Democracy is Dying and other Book Reviews

After reading James Traub's article/review in Foreign Policy of several* of the more pessimistic run of books on the global Trump Era ("Democracy is Dying by Natural Causes," March 1, 2018 posted at 12:15pm), I was forced to contemplate the end of democracy, when it started, and where it is going, I posted the following comment (as" zendo4"):

Back in what is now the ancient history of 1970s legal philosophy and the dialogue between Ronald Dworkin and his critics, one distinction he made that always seemed clear to me (though fuzzy to many, so my view may itself be overly simplistic) is that between policies (expressed in majoritarian legislation) and principles (individual or minority rights guaranteed in our Bill of Rights, primarily, and defended in litigation). In both categories, the Constitution serves as the repository of basic norms (in the sense put forward by Hans Kelsen). Policies/legislation is tested but only after a hurdle of presumed deference is overcome. Principles such as non-discriminatory treatment of citizens and others within our borders should provide a check on populism when it becomes illiberal, that is, when a majority sees its welfare threatened by a minority and the latter is threatened in turn by the majority's intolerance.

That is why the most troubling norm violations, whether by FDR or by the Republicans with or without Trump, are threats to "pack" or deeply politicize the SCOTUS beyond the limits of what any realist would say has been present in the very process of Presidential nomination and Senate confirmation.  In other countries, too, a fatal weakness or brutal assault seems to focus on the independent judiciary. It seems a linchpin on which the continued rule of law in democracies depends.
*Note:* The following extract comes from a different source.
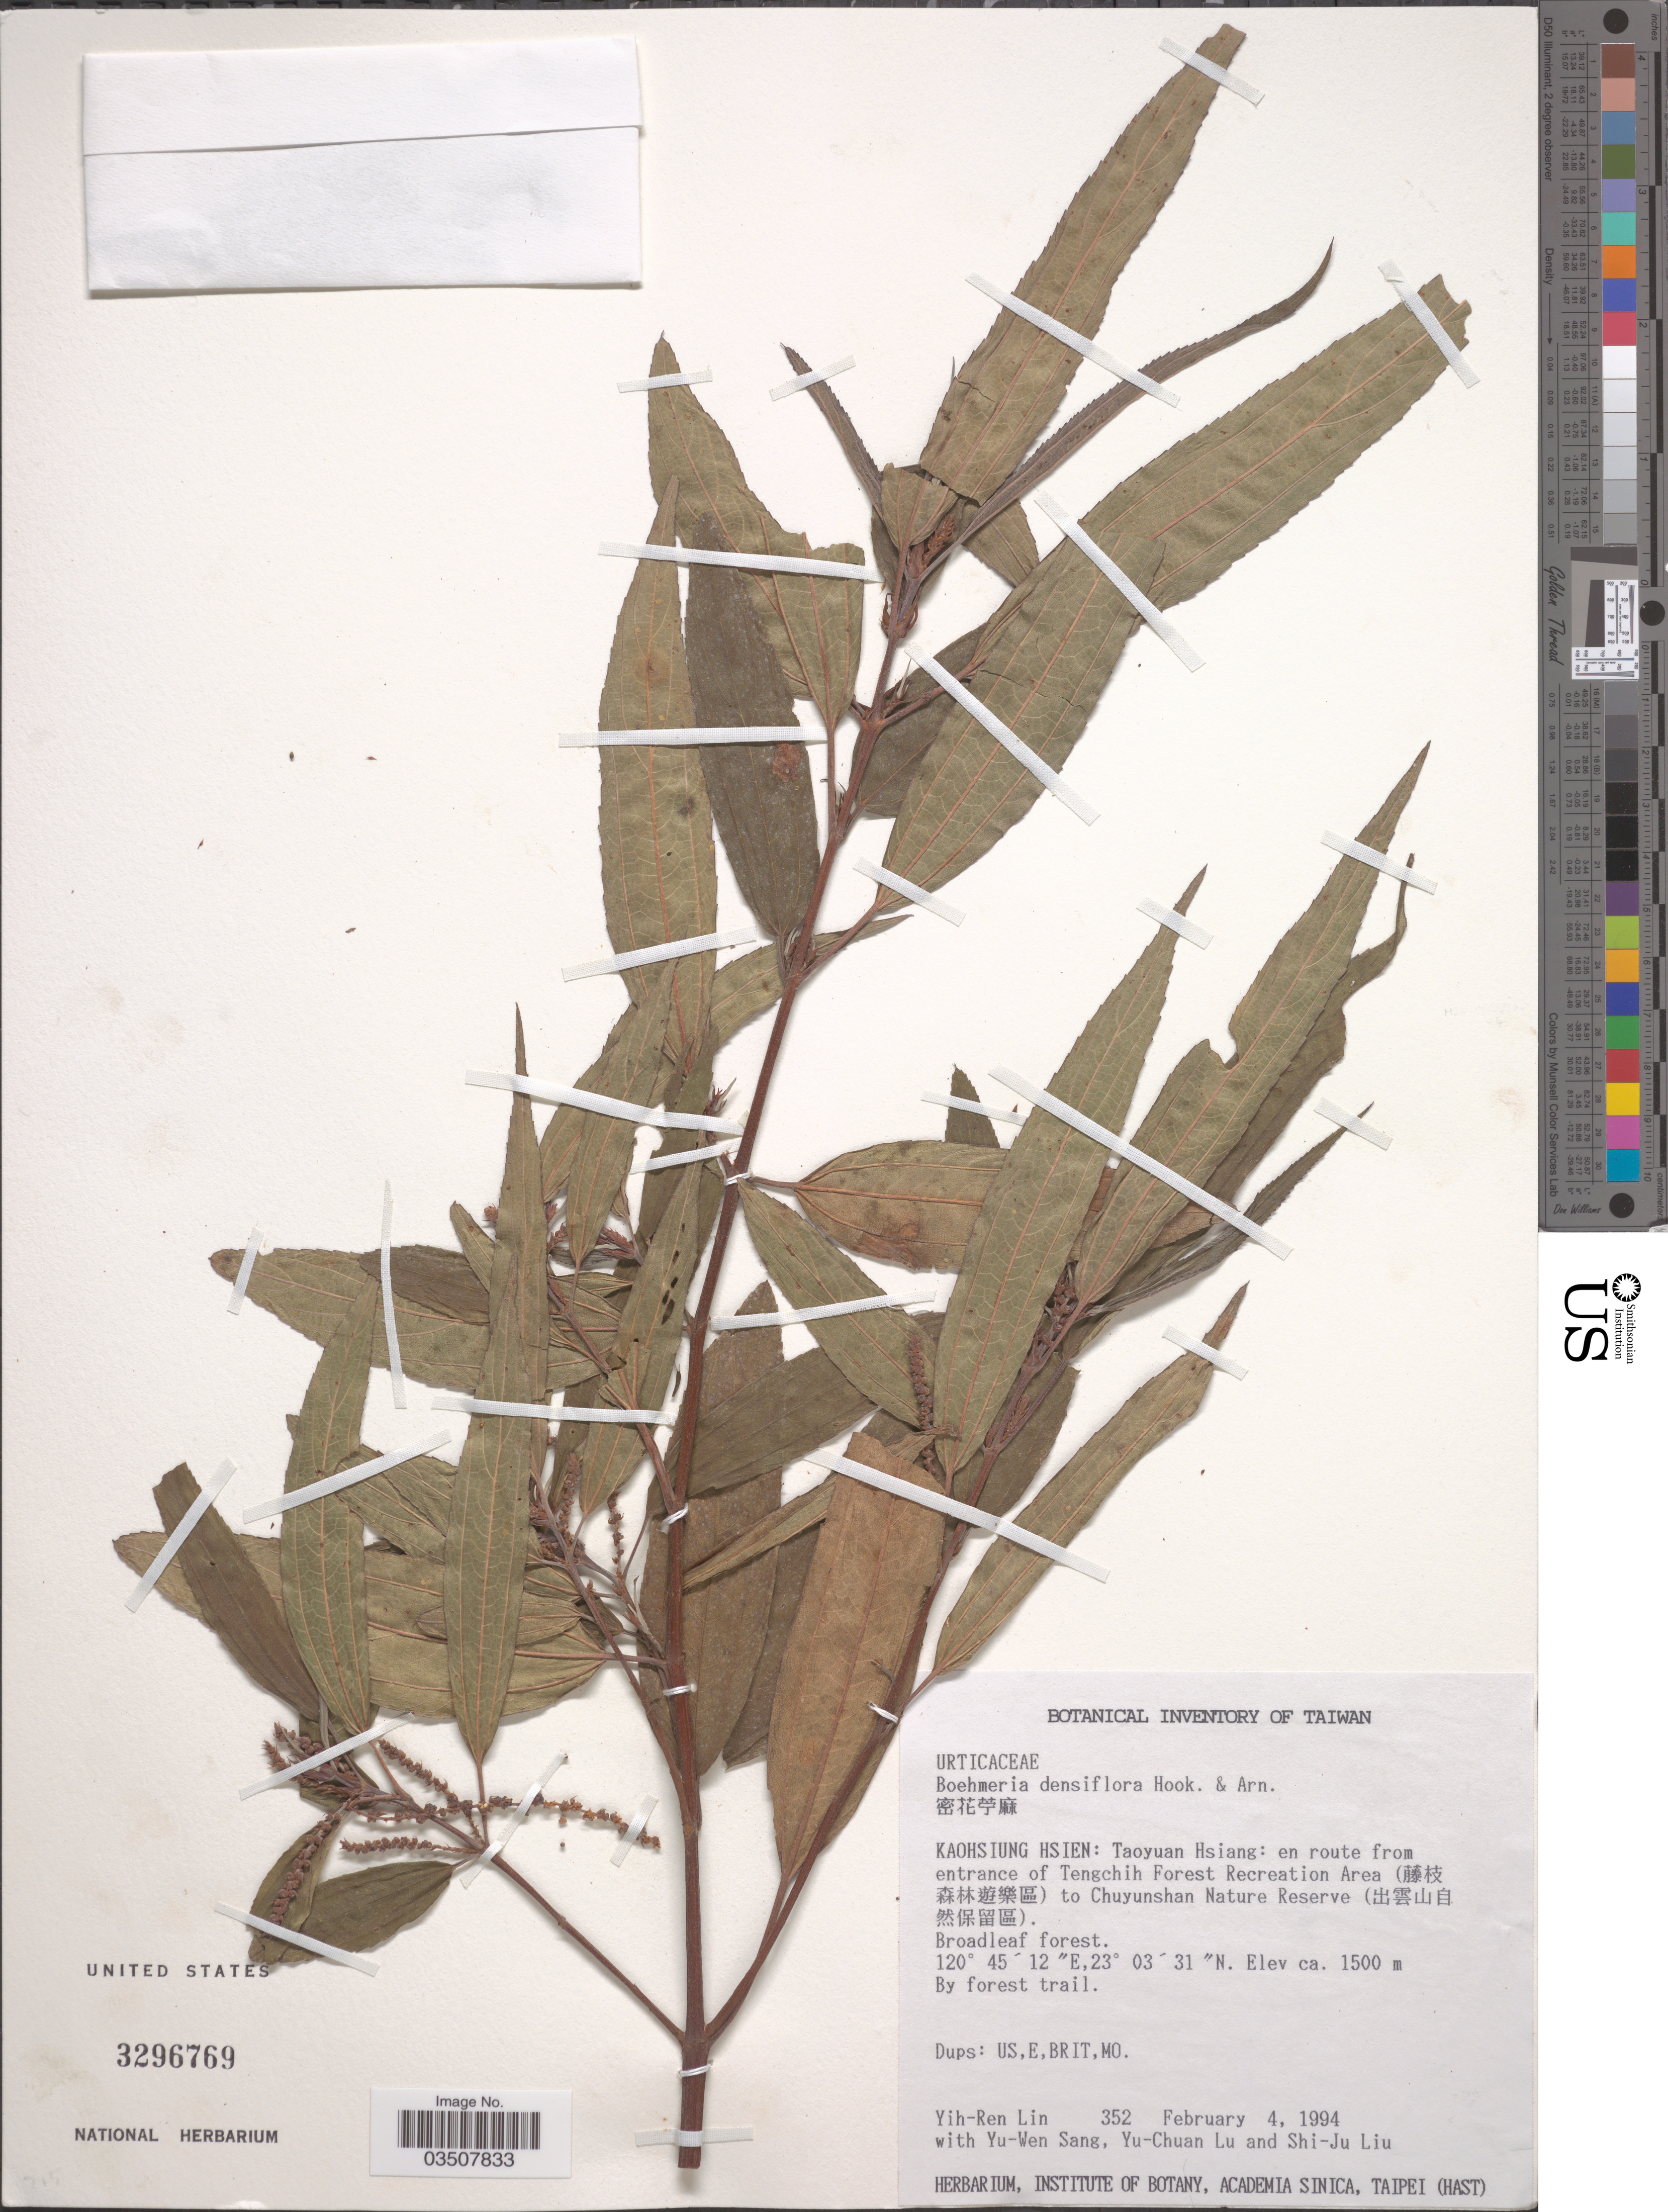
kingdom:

We do not need a mercantile plutocracy or an aristocratic oligarchy or even the late Victorian versions of these to maintain control by technocratic elites. It may be true that such elites may serve a nation better than the incompetent elites of the Trump Era, with Trump himself the foremost of these as authoritarian leader of know-nothings.

What we DO need is some sort of movement that could project a serious moral authority within a democracy, something like a new civil rights movement, or Ghandi meets the Quakers, something like that, which is not religious- we have too much of that supporting our current intolerant re-tribalized world, in a deeply hypocritical way- but still able to connect to people who want both money and meaning in their lives. Don't we all, one might say. But can this movement perhaps be promoted by an effective body of people living the truths cited here of tolerance and forbearance?

This movement might start with education and the fervor of  students like those currently against the NRA. Just being optimistic.

How Democracies Die, by Steven Levitsky and Daniel Ziblatt; How Democracy Ends, by David Runciman; The People vs. Democracy, by Yascha Mounk; and On Tyranny, by Timothy Snyder.